Thursday 9 February 2012

A Game of Chance, Call the Midwives

Sherlock Holmes: A Game of Chance is a brilliant film, cleverly lifting the odd line verbatim from the books, Robert Downey does a very good and very different period Holmes, lots of humour and some big panoramic vistas. He maps out fight sequences in his head, calculating moves, before it actually takes place.

We forget that Holmes, in the original stories, is not above fighting, and indeed in "The Final Problem" we know that is how he survived. Although he is often presented as handy with his fists, pugilism is not his only fighting technique. Sir Arthur Conan Doyle was aware of Bartitsu, and puts it in one story. So the idea of martial arts being used by Holmes is not as far fetched as the critics make out; they probably are not careful devotees of the original stories.
 
Bartitsu was a kind of martial art system originally developed in England during the years 1898-1902 by Edward William Barton-Wright, which he said combined the best elements of a range of fighting styles into a unified whole. The name was a mixture of  his own surname "Barton-Wright" and  "Jujitsu", hence "Bart-itstu "

It is mentioned, or more exactly, misspelt and mentioned in "The Empty House", the first story in the return of Sherlock Holmes (in 1901).

Holmes explained his victory over Professor Moriarty in their struggle at Reichenbach Falls by the use of "baritsu, or the Japanese system of wrestling, which has more than once been very useful to me"

A Game of Chance also has Stephen Fry as an excellent Mycroft Holmes. There is a comic scene in which he walks around his stately home - stark naked! Fear not, viewers, the camera used discrete angles to avoid giving cinema goers the fright of their lives.

"Call the Midwives" is shaping up to be a very good snapshot of life in the 1950s, before the optimism and hippy culture of the swinging sixties came to define the following decade.

In one recent episode a policeman warned Fred, the chap who looked after the boilers at the nurses home that he was breaking the law with his sidelines of quails and toffee apples. This even then a health and safety issue in the 1950s, demanding official intervention, because Fred was slaughtering and plucking of quails in a kitchen where he was also making toffee apples - so that feathers and blood on some apples!

But rather than arresting him, he told him that even now the public health officials were on their way to investigate, and he was breaking the law - and the best thing he could do was get back sharpish and clear it all up before they got there. Result - no health and safety hazard, no officials with fines and endless paperwork, and the Fred knew not to do it again. That's how policing used to work at its best - preventing people breaking the law, but doing it softly softly.
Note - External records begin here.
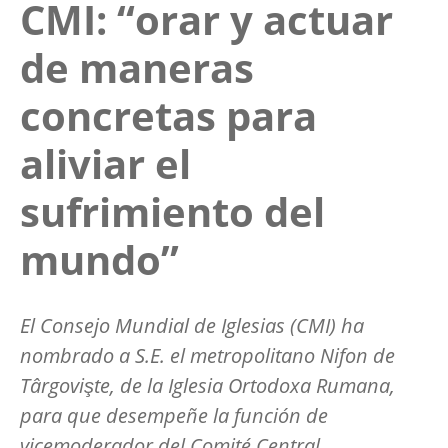
CMI: “orar y actuar
de maneras
concretas para
aliviar el
sufrimiento del
mundo”
El Consejo Mundial de Iglesias (CMI) ha
nombrado a S.E. el metropolitano Nifon de
Târgovişte, de la Iglesia Ortodoxa Rumana,
para que desempeñe la función de
vicemoderador del Comité Central,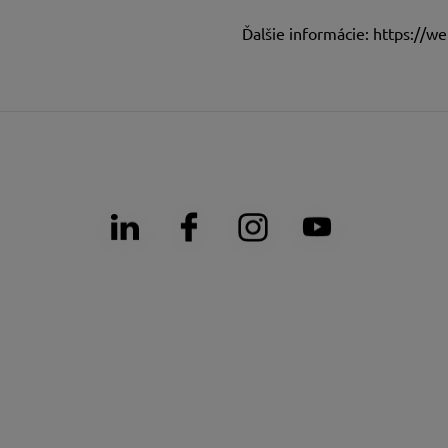
Ďalšie informácie:
https://we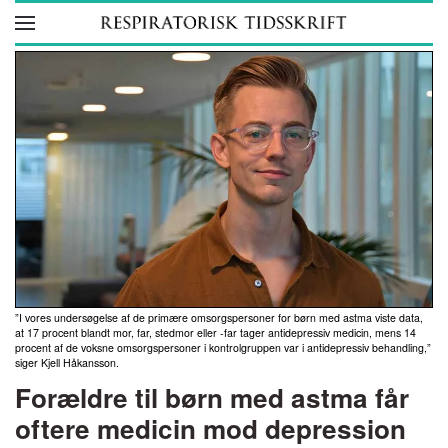
Skip to main content
”I vores undersøgelse af de primære omsorgspersoner for børn med astma viste data,
at 17 procent blandt mor, far, stedmor eller -far tager antidepressiv medicin, mens 14
procent af de voksne omsorgspersoner i kontrolgruppen var i antidepressiv behandling,”
siger Kjell Håkansson.
Forældre til børn med astma får
oftere medicin mod depression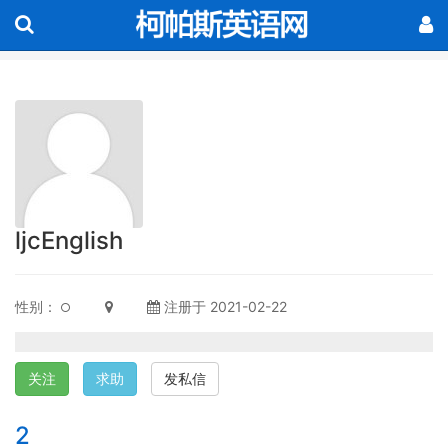
ljcEnglish
性别：
注册于 2021-02-22
关注
求助
发私信
2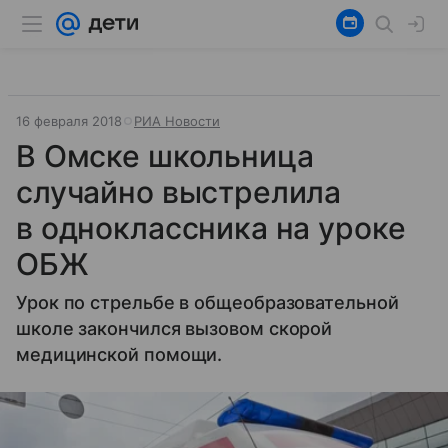
16 февраля 2018
РИА Новости
В Омске школьница
случайно выстрелила
в одноклассника на уроке
ОБЖ
Урок по стрельбе в общеобразовательной
школе закончился вызовом скорой
медицинской помощи.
Last week, an even stronger episode followed. It was the story of the husband whose wife dies of pre-eclampsia, was very strong, and the part when he was just sitting beside her dead body on the hospital bed was very sad; but while he was shy, he came across as perhaps just too slightly reserved at that moment. I think lots of men looking at their young wife - however peaceful they looked in death - would be howling with grief and tears. Perhaps people were more buttoned up in those days; I'm not wholly convinced.

The other story was of the stolen baby, taken by a woman whose own baby had been taken from her from adoption; if ever there was a lesson against forced adoption, it was here. Whatever criticism people level against single mothers (and there is unfortunately a growing number of people and papers - like the Daily Mail - sounding off against them), this shows that the 1950s system of wrenching a mother apart from a child and placing them in adoption because the State knew best was not good either. It was heartless, and it gave no consideration of the trauma caused, which in this story, nearly ends in tragedy.